▶ EXTRACT PROVIDED:
/---

Another part of the plant mixes the rubber for the tire components – rubber that comes from trees (natural rubber) or other factories (synthetic rubber). Both synthetic and natural rubber, carbon black, sulfur, and a precise mix of additives are dumped into a Banbury mixer, which creates thick, black ooze. This ooze is then squeezed between steel rollers to continue the mixing process and get rid of any air trapped within the rubber – a process that sounds like hundreds of firecrackers going off every few seconds. The rubber is then folded back and forth onto pallets by what’s called a ‘wig wag’ machine.

What is curing?

Another little known fact – some 14 to 16 kinds of rubber go into making a tire, to give it different capabilities, from traction to heat resistance. However, all of those different types of rubber ‘cure’ over different lengths of time. ‘Curing’ occurs near the end of the tire construction process, when the tire is ‘cooked’ at high temperatures in giant steel molds. That’s why substances called accelerators and decelerators are added to the mix so all of the types of rubber within a tire will cure at the same time.

‘Uncured’ rubber isn’t very useful for tires. It tends to get soft and sticky in hot weather, then stiff and brittle in the cold. That’s because the molecules in uncured rubber are long, disconnected strands – rather like a plate of spaghetti. Like spaghetti, the strands are not very strong, easy to pull apart, and slip past each other when warm, while clumping together when cold.

What ‘curing’ does is join the individual strands to each other, with little side links much like rungs on a ladder. This tight network of molecules formed by curing – tight like a fishing net – gives the rubber tremendous strength and resilience over a wide range of temperatures.

Construction

All the parts of a truck tire come together in what’s called the building process. Sidewalls go on the tire-building machine first, followed by the ‘innerliner’ of a tire – basically long flat sheets of rubber – which is cut and placed around a metal drum. Next comes the tire bead’s chafer reinforcement, followed by the casing ply, belt-edge inserts to position the belt edges, the tire beads, and then the tire belts. The tire tread goes on last.

\---

▶ WRITTEN EXERCISE 1:
From the passage on tire making, transcribe everything from "Another part of" down to "a ‘wig wag’ machine.".
▶ WRITTEN EXERCISE 2:
According to the passage on tire making, how many kinds of rubber go into making a tire?

▶ DATA ENTRIES:
/---

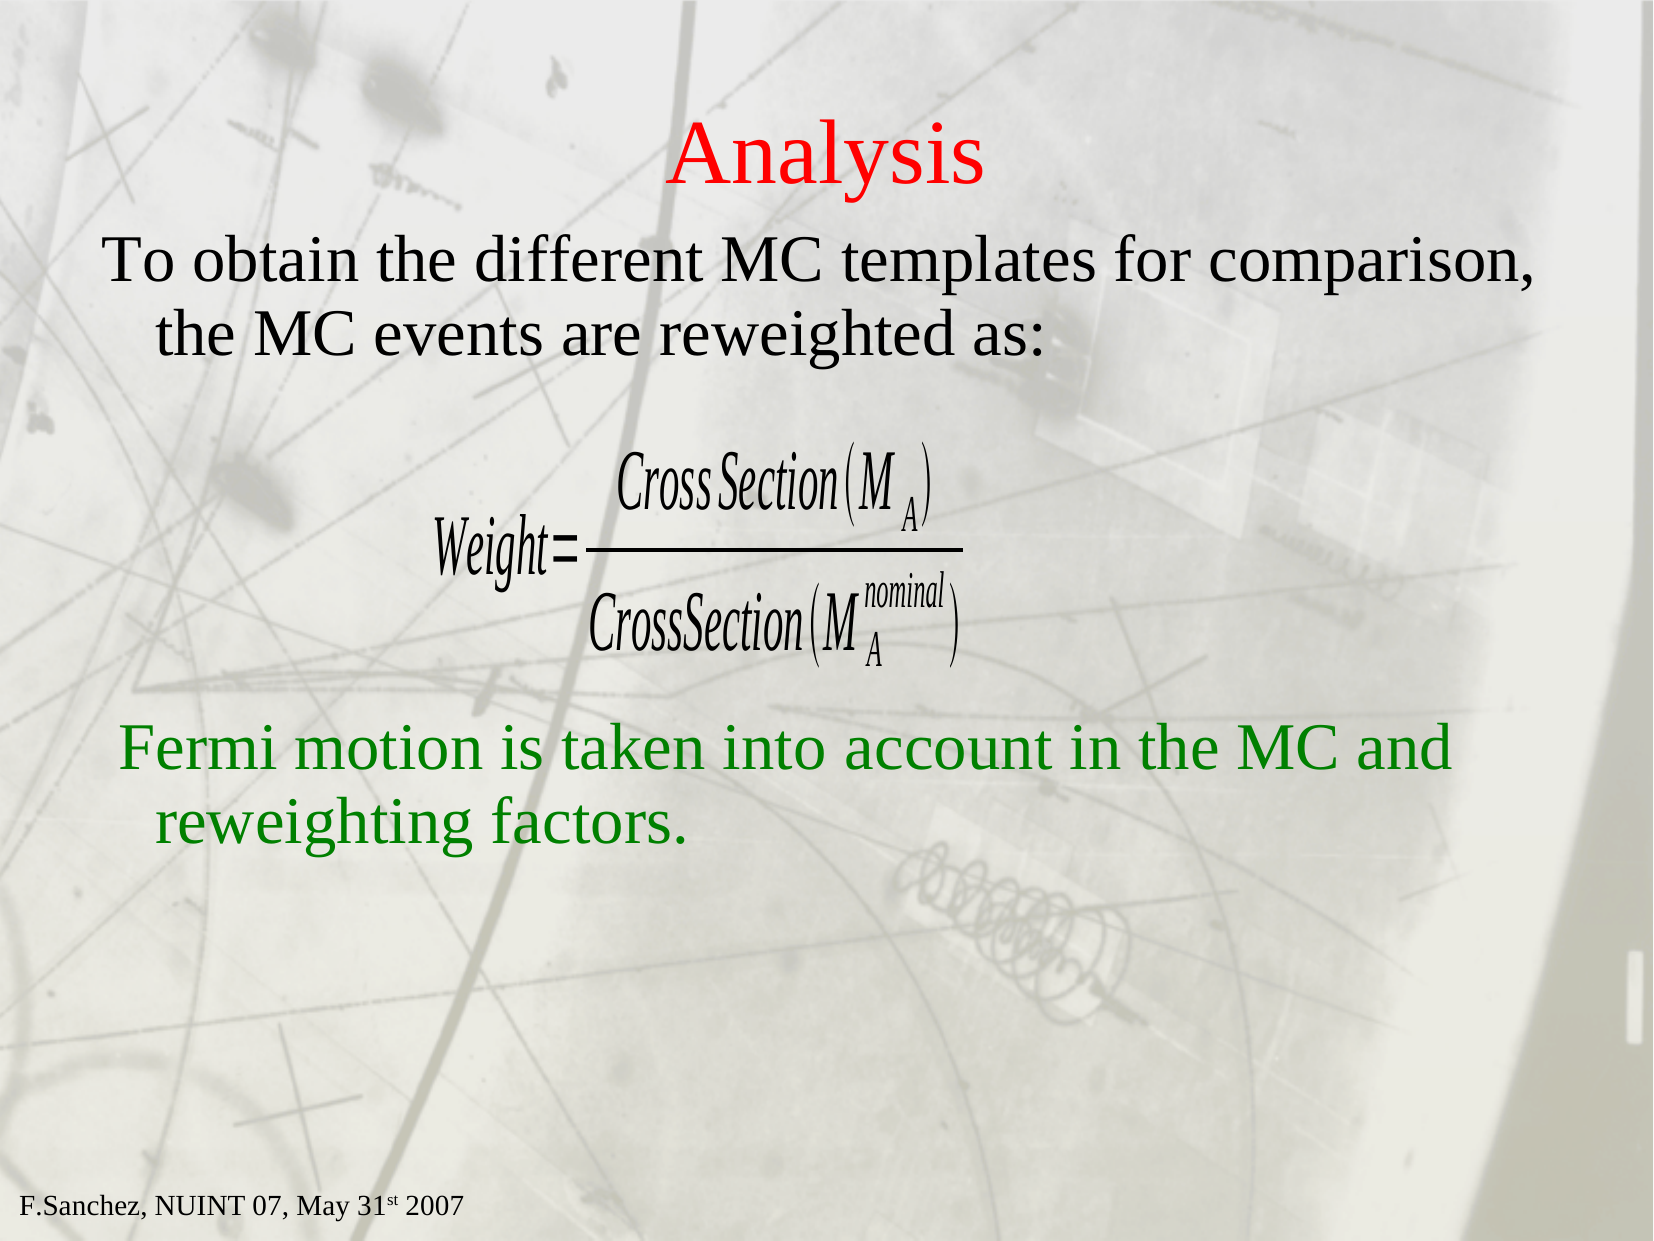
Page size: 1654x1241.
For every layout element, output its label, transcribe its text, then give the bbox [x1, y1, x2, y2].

picture [0, 0, 1654, 1241]
title Analysis [82, 49, 1571, 257]
list To obtain the different MC templates for comparison, the MC events are reweighted as: Fermi motion is taken into account in the MC and reweighting factors. [84, 221, 1572, 1041]
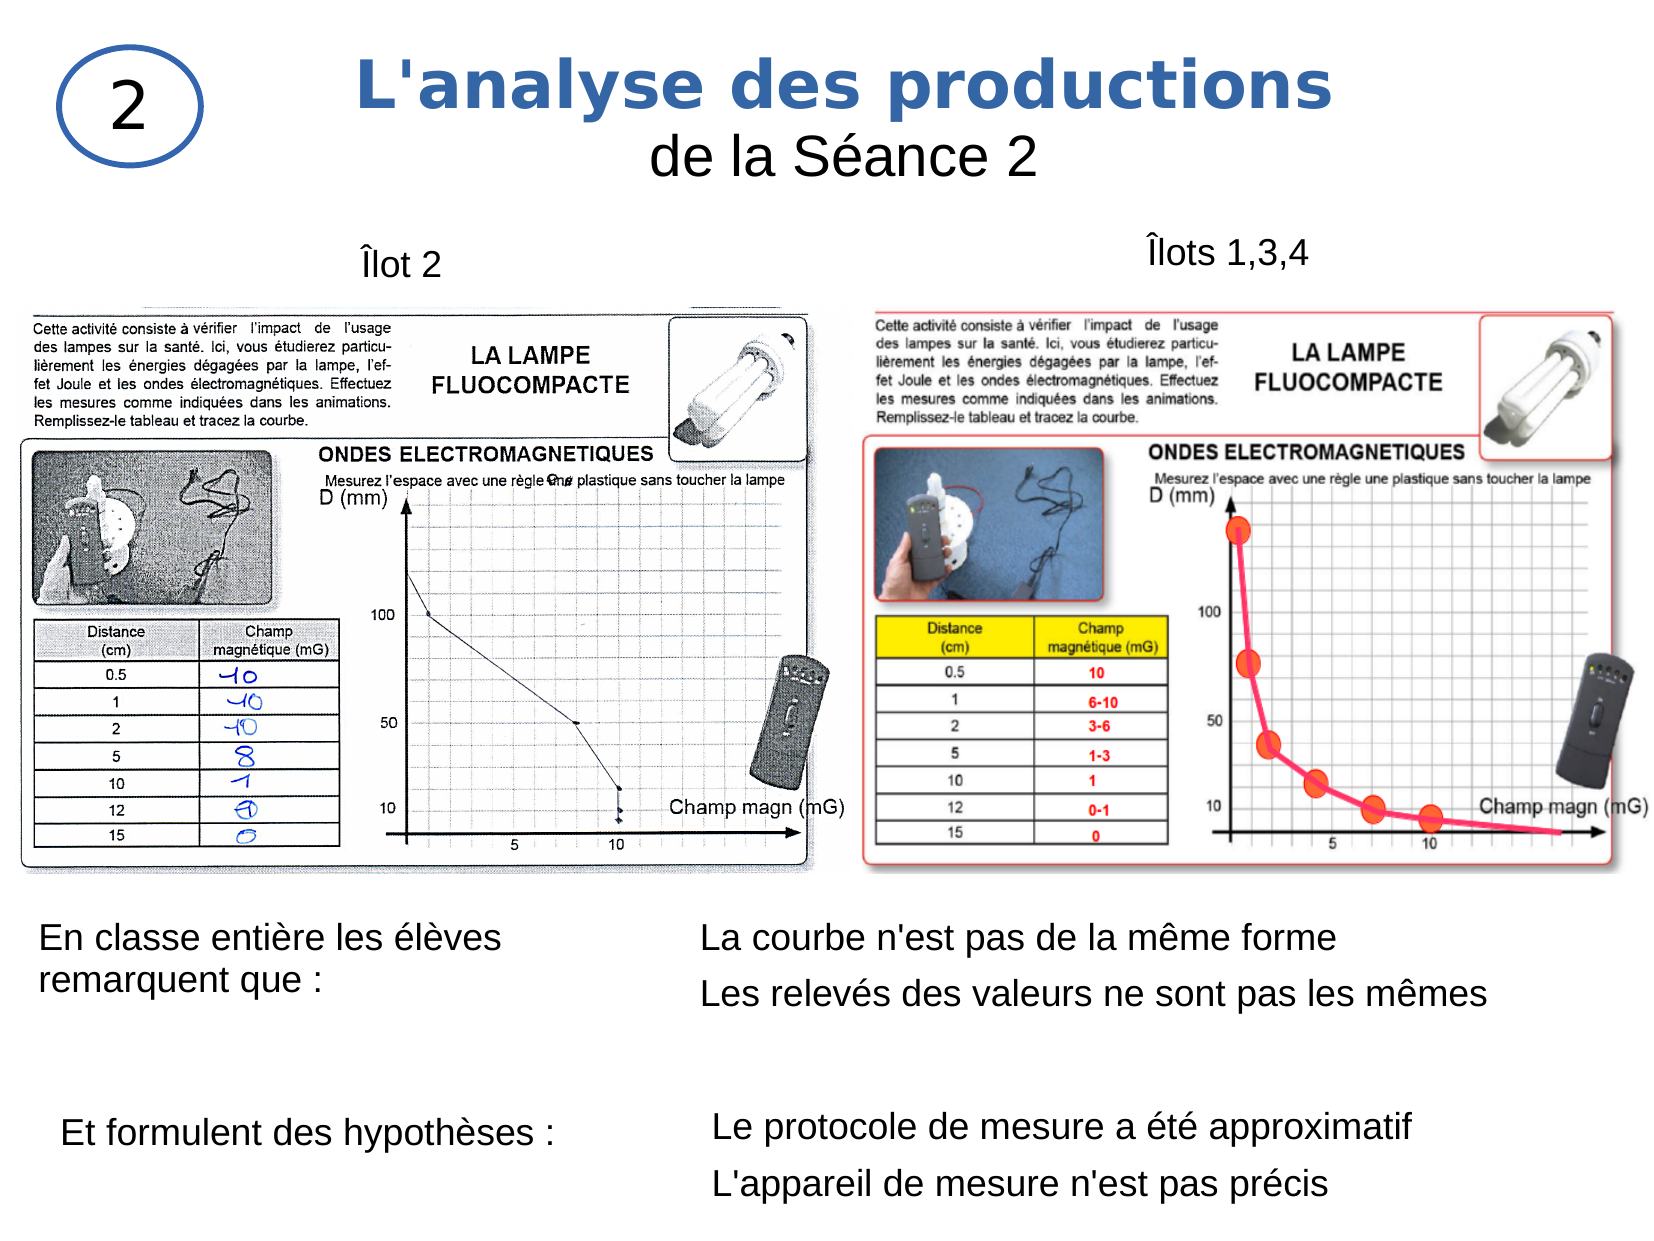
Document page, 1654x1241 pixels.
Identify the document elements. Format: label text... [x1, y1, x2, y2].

text_box 2 [59, 47, 201, 166]
picture [15, 307, 1654, 875]
text_box Îlot 2 [330, 236, 473, 294]
text_box Îlots 1,3,4 [1110, 224, 1347, 282]
text_box En classe entière les élèves remarquent que : [23, 909, 615, 1009]
text_box L'appareil de mesure n'est pas précis [696, 1155, 1430, 1213]
text_box La courbe n'est pas de la même forme [685, 909, 1595, 967]
title L'analyse des productions de la Séance 2 [318, 45, 1371, 189]
text_box Et formulent des hypothèses : [45, 1103, 648, 1161]
text_box Les relevés des valeurs ne sont pas les mêmes [685, 967, 1531, 1022]
text_box Le protocole de mesure a été approximatif [696, 1098, 1453, 1156]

\---

▶ WRITTEN SOLUTION 1:
Another part of the plant mixes the rubber for the tire components – rubber that comes from trees (natural rubber) or other factories (synthetic rubber). Both synthetic and natural rubber, carbon black, sulfur, and a precise mix of additives are dumped into a Banbury mixer, which creates thick, black ooze. This ooze is then squeezed between steel rollers to continue the mixing process and get rid of any air trapped within the rubber – a process that sounds like hundreds of firecrackers going off every few seconds. The rubber is then folded back and forth onto pallets by what’s called a ‘wig wag’ machine.

▶ WRITTEN SOLUTION 2:
Some 14 to 16 kinds.